Friday, January 4, 2013

Clickety Clack


                                                                                         
            “They’re bringing typewriters back.”
            She heard it in the elevator between the 8th and the 16th floors. She bit her lip to keep from laughing out loud, but a soft snort escaped and the young man who spoke—khakis, green cotton sweater with a man riding a horse on the chest, pale goatee, ashy hair that could use a cut, eyebrows that disappeared on his ruddy face, slender, probably biked to work carrying his typewriter on his back.
            She snorted again, softly, inadvertently.
            He raised his non-eyebrows. “You okay?”
            The elevator door opened, the girl in the skinny jeans to whom he had made his ridiculous remark got off. “Lunch?” she said.
            “Lunch,” he said. The elevator closed.
            “You speak in one-syllable sentences and want a typewriter.” She shook her head. “Do you have any idea how . . .”           
            “I love the sound.” He’d interrupted her.
            “The sound?”
            “Clickety clack,” he said. “You know, the sound of something happening.”
            “So you want a manual typewriter?”
            “What’s the difference?”
            26th floor.
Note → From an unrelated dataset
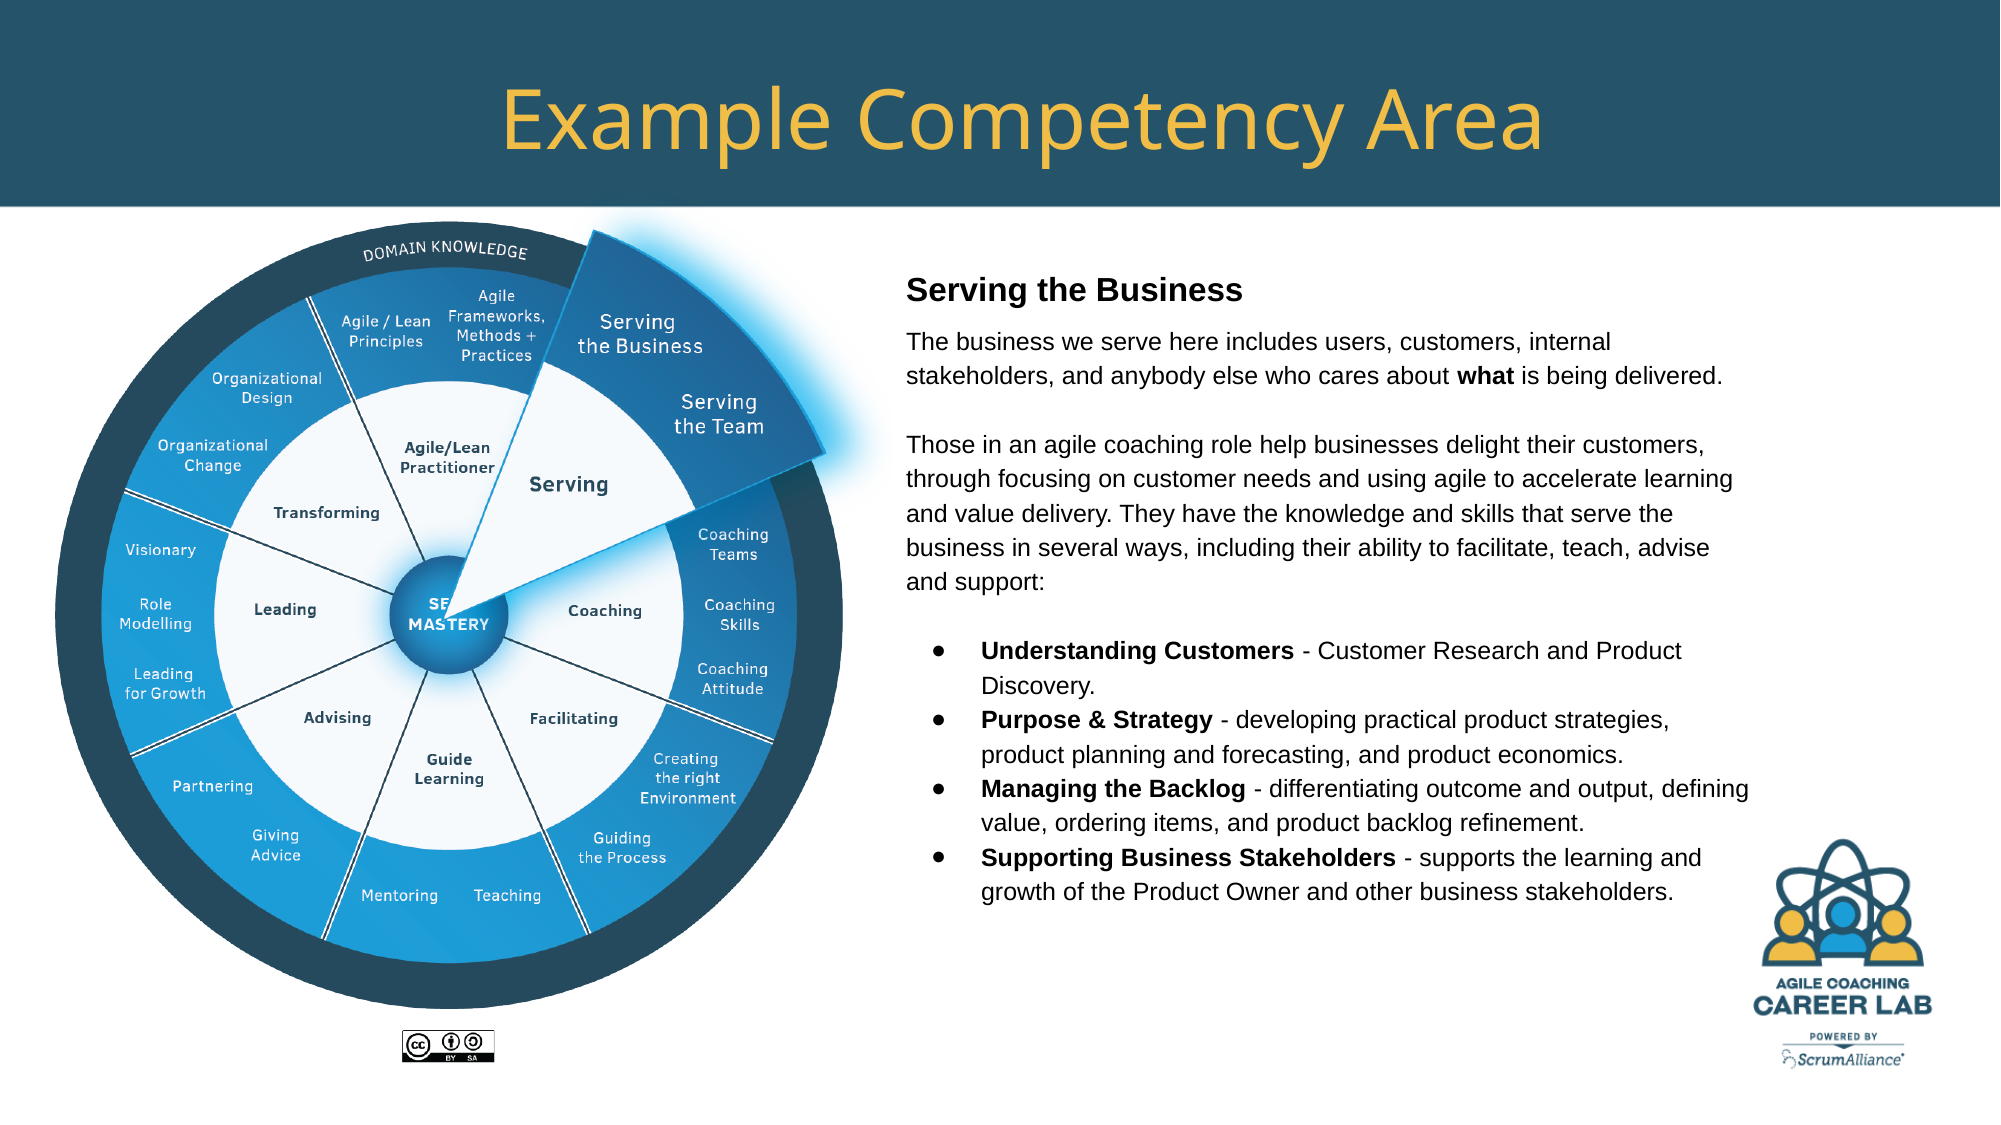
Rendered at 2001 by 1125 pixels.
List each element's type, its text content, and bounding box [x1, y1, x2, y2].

He got off, ignorant of the difference in sound and function between a manual and electric typewriter, probably unaware of the nearly silent puff of a really good portable typewriter. She remembered her Hermes with affection—a beautiful soft aqua green and such a smooth, light touch—so much better than the awful black Underwoods in typing class. Clang Clang Click Oops.
            The man with the goatee was clearly unaware of oops, had never held a typewriter eraser or used erasable bond or those little strips—what were they called? He’d never yanked a piece of paper from the carriage because of one tiny error that couldn’t be fixed or smoothed over.
            She wished she’d saved that Hermes. She’d give it to him, take his iMac in exchange, that miracle machine that highlighted mistakes, fixed them, made one look smarter than they were, including a certain young man with an equestrian trotting across his green Fridays’ casual sweater. Nostalgia was for the young.